According to the ISAAA Global Status of Commercialised Biotech crops report, Nigeria joined five other African countries; Ethiopia, Malawi, South Africa, Sudan, and Swaziland, to attain that feat.
GM crops, also known as biotech crops are plants grown using genetic engineering methods in which the DNA of each crop is modified to suit various needs.
Some of such needs could be to improve resistance to pests, diseases and environmental conditions.
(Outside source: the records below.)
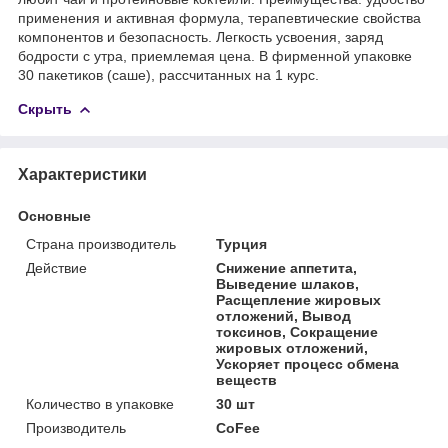
применения и активная формула, терапевтические свойства
компонентов и безопасность. Легкость усвоения, заряд
бодрости с утра, приемлемая цена. В фирменной упаковке
30 пакетиков (саше), рассчитанных на 1 курс.
Скрыть
Характеристики
Основные
Страна производитель
Турция
Действие
Снижение аппетита,
Выведение шлаков,
Расщепление жировых
отложений, Вывод
токсинов, Сокращение
жировых отложений,
Ускоряет процесс обмена
веществ
Количество в упаковке
30 шт
Производитель
CoFee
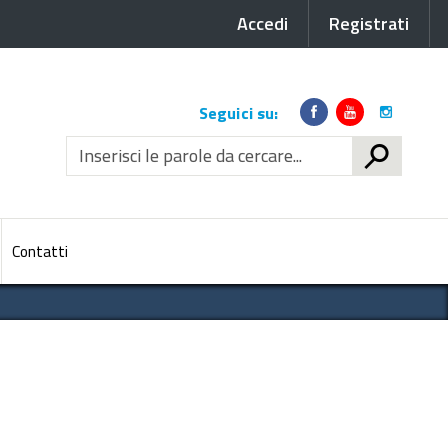
Accedi
Registrati
Link
Seguici su:
social
CERCA
Contatti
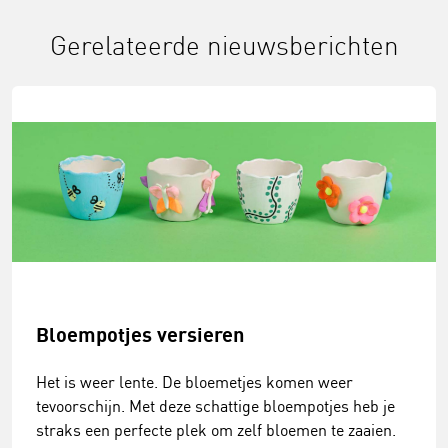
Gerelateerde nieuwsberichten
Bloempotjes versieren
Het is weer lente. De bloemetjes komen weer
tevoorschijn. Met deze schattige bloempotjes heb je
straks een perfecte plek om zelf bloemen te zaaien.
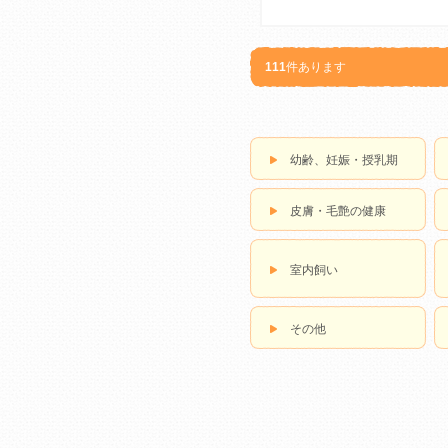
111
件あります
幼齢、妊娠・授乳期
皮膚・毛艶の健康
室内飼い
その他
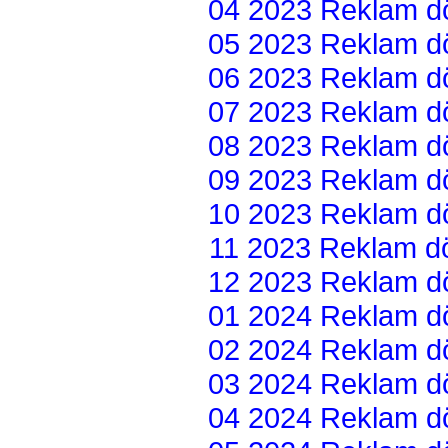
04 2023 Reklam dön
05 2023 Reklam dön
06 2023 Reklam dön
07 2023 Reklam dön
08 2023 Reklam dön
09 2023 Reklam dön
10 2023 Reklam dön
11 2023 Reklam dön
12 2023 Reklam dön
01 2024 Reklam dön
02 2024 Reklam dön
03 2024 Reklam dön
04 2024 Reklam dön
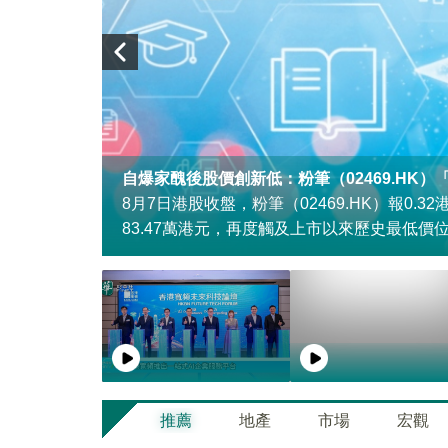
自爆家醜後股價創新低：粉筆（02469.HK
港元/股。
8月7日港股收盤，粉筆（02469.HK）報0.3
83.47萬港元，再度觸及上市以來歷史最低價
推薦
地產
市場
宏觀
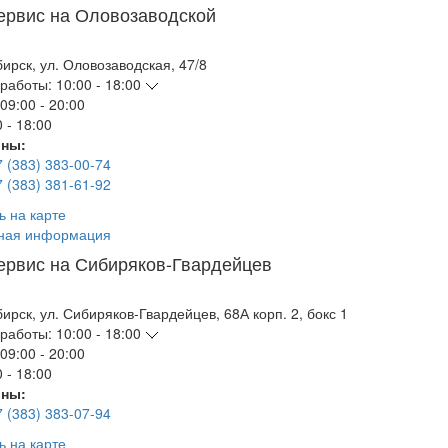
ервис на Оловозаводской
бирск
,
ул. Оловозаводская, 47/8
работы:
10:00 - 18:00
09:00 - 20:00
 - 18:00
ны:
7 (383) 383-00-74
7 (383) 381-61-92
ь на карте
ная информация
ервис на Сибиряков-Гвардейцев
бирск
,
ул. Сибиряков-Гвардейцев, 68А корп. 2, бокс 1
работы:
10:00 - 18:00
09:00 - 20:00
 - 18:00
ны:
7 (383) 383-07-94
ь на карте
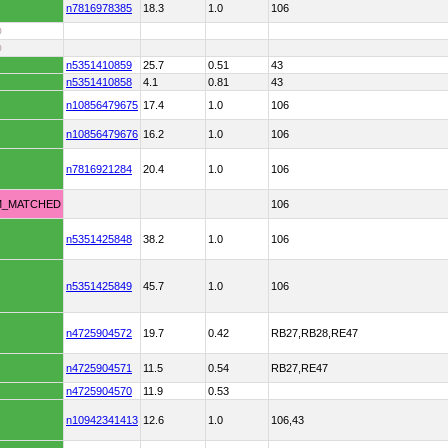
n7816978385
18.3
1.0
106
D
D
n5351410859
25.7
0.51
43
n5351410858
4.1
0.81
43
n10856479675
17.4
1.0
106
n10856479676
16.2
1.0
106
n7816921284
20.4
1.0
106
M_MATCHED
106
n5351425848
38.2
1.0
106
n5351425849
45.7
1.0
106
n4725904572
19.7
0.42
RB27,RB28,RE47
n4725904571
11.5
0.54
RB27,RE47
n4725904570
11.9
0.53
n10942341413
12.6
1.0
106,43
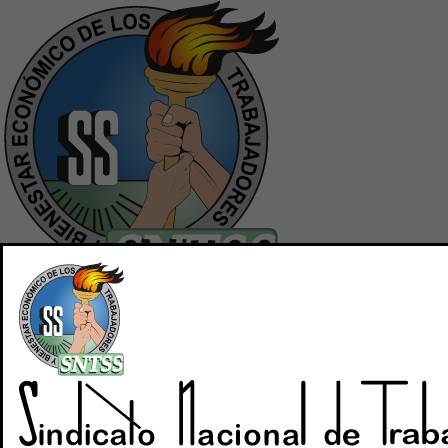
Inicio
Quiénes Somos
Genetic modification has also been adopted to boost nutrient levels in crops.
The report launched via a webinar on Monday revealed that all six countries grew three GM crops on approximately three million hectares at the end of 2019.
The crops included maize, soybean and cotton, the report indicated.
It would be recalled that Nigeria had approved its first pest-resistant GM cotton and cowpea, in 2019, while recently approving the commercialisation of the former.
The report further noted that a seventh country- Kenya, might soon join the group, as it had recently approved the cultivation of bt-cotton.
It asserted that Africa is championing world progress in regards to the adoption of biotech cropping practices.
The continent doubled the number of countries planting biotech crops from three in 2018 to six in 2019, the report explained.